PT reconstructions use constant size earth. There are 75,000 km of spreading ridges and only 30,500 km of trenches and 9000 km of collision zones. Production of more crust than consumption via subduction suggests the earth is expanding, he says. Space d=geodetic data shows the solid earth expanded about 0.24 mm annually in recent decades. Growth increments on fossil corals and brachiopods show that days per years declined from 424 to 365 today – which suggests the earth is growing, and slowing. Does radial growth contribute continental separation, extension and subsidence?

Intra oceanic volcanic arcs are  characterised by high silica andesite (named after the Andes). This cannot derive from subducting slab low silica basalt so we have an andesite problem. In PT the rock reflects new continental crust formed by complex partial melting of sediments, the slab, the mantle, or the mantle wedge (or their combinations) in what are virtually subduction factories. Recently discovered Precambrian and Palaeozoic zircons produced by the volcanoes of and continental seismic voleocities below island arcs show they are underpinned by original continent. There is no andesite problem and subduction factories are not required.

Blue Schists are seen as classic indicators of fossil subduction processes and zones, involving the descent of material into the Mantle and unexplained resurrection of the same material over millions of years. However, some radiometric data suggest metamorphism only slightly younger than predecessor rocks. There are no blue schists in the central American and Lesser Antilles subduction arcs. In the northern and south Caribbean margins such rocks occur close to strike slip faults and some are even interbedded with sedimentary equivalents. While normal faults might involve 10s of km of displacement and thrusts up to  several hundreds of km, which show strike slip displacement can be very high. Such premordial faults lie conjugate NW and NE and have a global pattern. Transgressions within this generates secondary north trending extension and east trending compression. Such polygonal blocks are repeatedly shuffled within the global fabric.

Another favourite of PT is that the African plate collided with the Euroasian plate and caused the uplift of the Alps. Yet there is no uplift along the same boundary to the west out in the Atlantic. The Alps and Carpathians carry European brachiopods. There is also nothing African present in Europe. Meanwhile, India is supposed to have migrated 7500 km across the Indian Ocean to push up the Himalayas but fossils relate India to Eurasia. Head on collision of far travelled sections of plate is not indicated – and perhaps strike slip plays a role, he suggests. He then looks at South America and the Caribbean but finds no evidence of uplift as a result of collision.

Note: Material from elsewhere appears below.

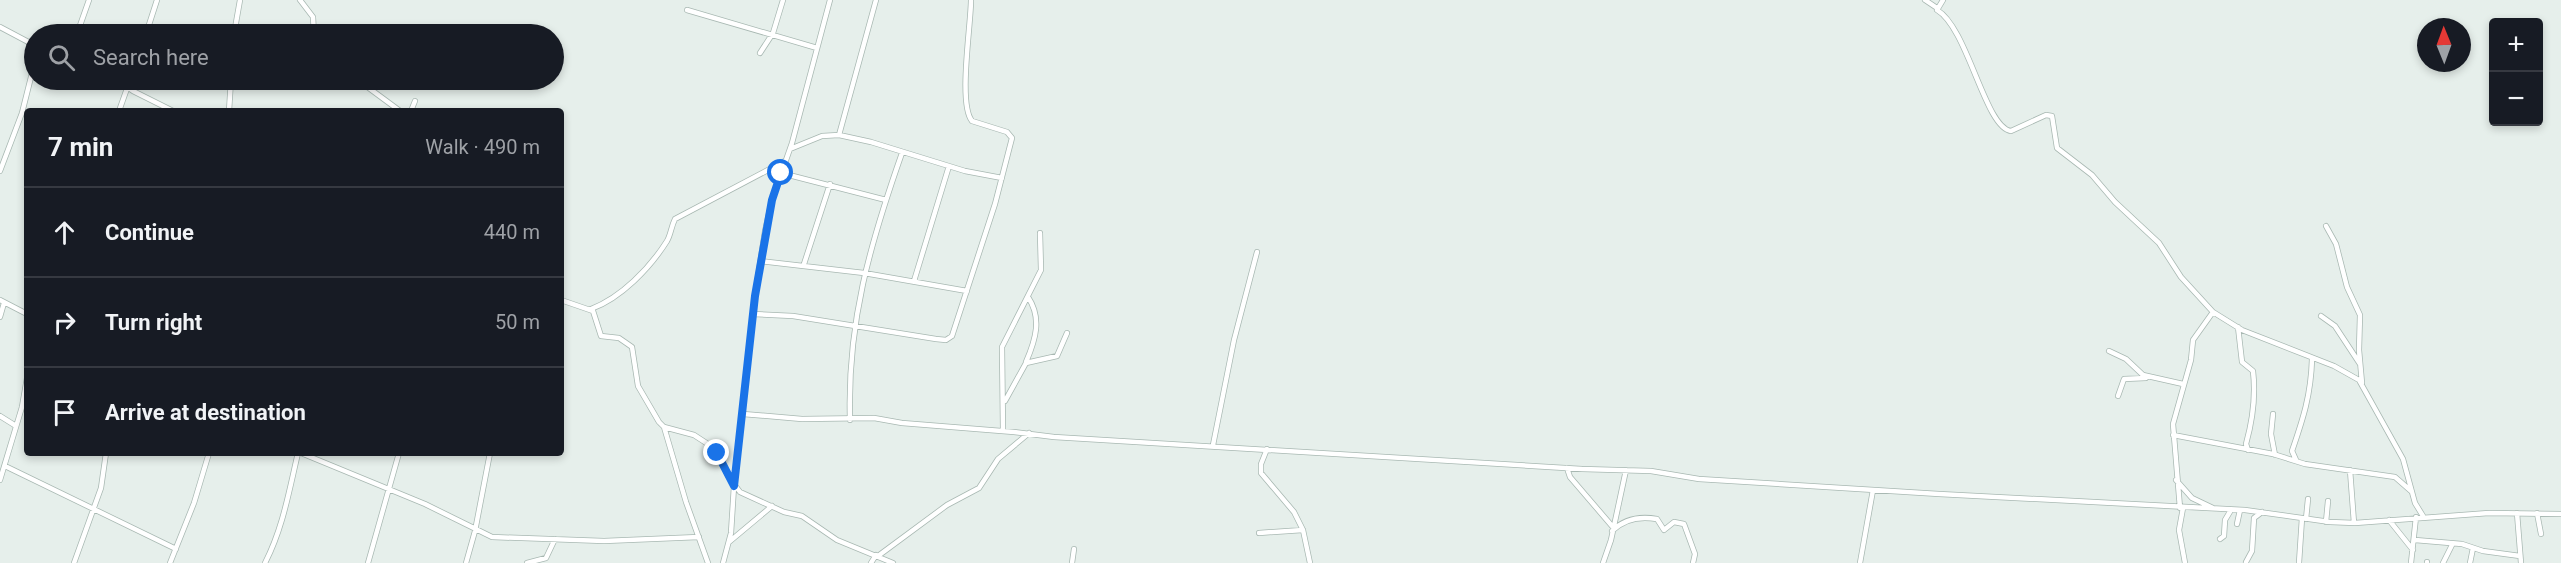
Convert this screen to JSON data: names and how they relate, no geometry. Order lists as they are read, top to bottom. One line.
{"north":"top","page":{"map_buttons":["+","−"],"search":"Search here","heading":["7 min","Walk · 490 m"],"list":[["Continue","440 m"],["Turn right","50 m"],"Arrive at destination"]}}
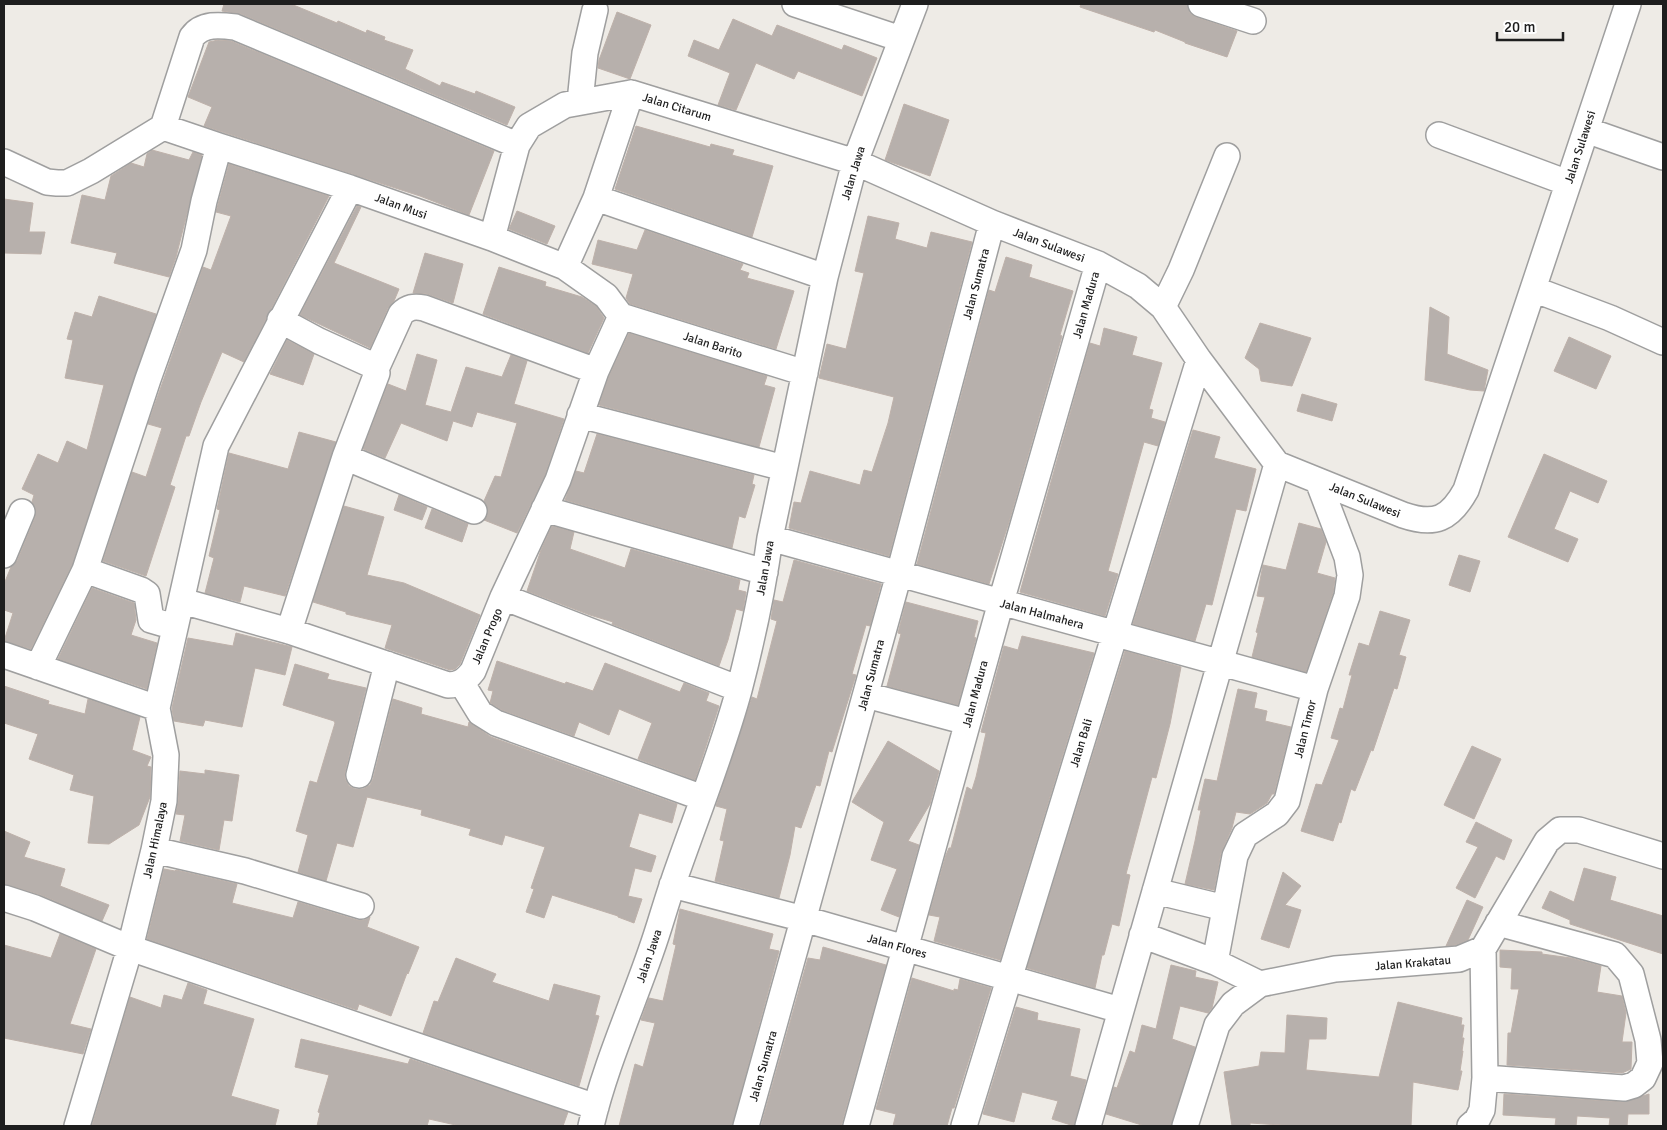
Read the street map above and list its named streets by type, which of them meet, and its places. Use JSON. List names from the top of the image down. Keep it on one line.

The Pacific is markedly assymetric – the East Pacific Rise approaches South America and converges with North America. Magnetic data indicate lrge areas of extended subsided continent west of the rise and none east of it – yet large amounts of conglomerates and sandstones in the Andes came from the Pacific. Crustal thicknesses here up to 70km speak of a merger. The trenches and strike slip zones have occurred along North America from Alaska to Mexico and the Cordillera appear to be distal/oceanic thrust sheets detached from subducted Pacific crust to overly the Precambrian and Mesozoic shelf sequences.  Extended and thinned crust is perhaps easily thrust onto continental margins. Paleozoic and Mesozoic troughs in Peru, with steep western boundaries, and gental eastern slopes, contain 10 to 12 km thick prisms of shallow deepwater deposits. Bounding growth faults acted as volcanic conduits. They resonate with the asymmetric basins seen on deepwater seismic data. Vanished continents once linked North America, SE Asia, Australia and South America. They explain plant and animal fossil distribution. He ends by saying PT is the consensus theory and as such it doesn't even bother to keep up with new discoveries – yet alone try and explain them. He says it should adapt to emerging data and encourage multiple working hypotheses.